● WORK TO COMPLETE
Print the text read from every page in the material, line for line and without changes, and leave the pictures out.

+++ DATA RECORDS

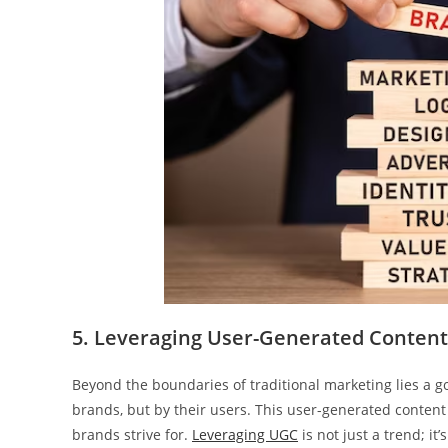
5. Leveraging User-Generated Content
Beyond the boundaries of traditional marketing lies a go
brands, but by their users. This user-generated content 
brands strive for.
Leveraging UGC
is not just a trend; i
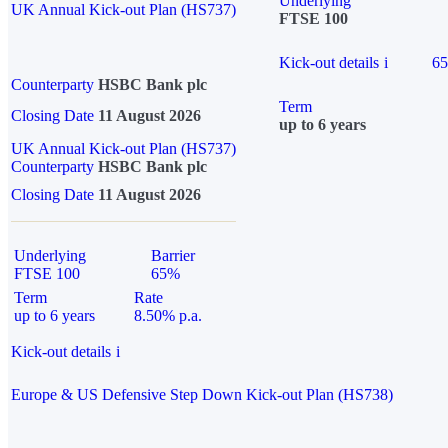
Underlying
UK Annual Kick-out Plan (HS737)
FTSE 100
Kick-out details
i
6
Counterparty
HSBC Bank plc
Term
Closing Date
11 August 2026
up to 6 years
UK Annual Kick-out Plan (HS737)
Counterparty
HSBC Bank plc
Closing Date
11 August 2026
Underlying
Barrier
FTSE 100
65%
Term
Rate
up to 6 years
8.50% p.a.
Kick-out details
i
Europe & US Defensive Step Down Kick-out Plan (HS738)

++++++

● EXERCISE SOLUTION
5. Leveraging User-Generated Content
Beyond the boundaries of traditional marketing lies a go
brands, but by their users. This user-generated content 
brands strive for.
Leveraging UGC
is not just a trend; i
Underlying
UK Annual Kick-out Plan (HS737)
FTSE 100
Kick-out details
i
6
Counterparty
HSBC Bank plc
Term
Closing Date
11 August 2026
up to 6 years
UK Annual Kick-out Plan (HS737)
Counterparty
HSBC Bank plc
Closing Date
11 August 2026
Underlying
Barrier
FTSE 100
65%
Term
Rate
up to 6 years
8.50% p.a.
Kick-out details
i
Europe & US Defensive Step Down Kick-out Plan (HS738)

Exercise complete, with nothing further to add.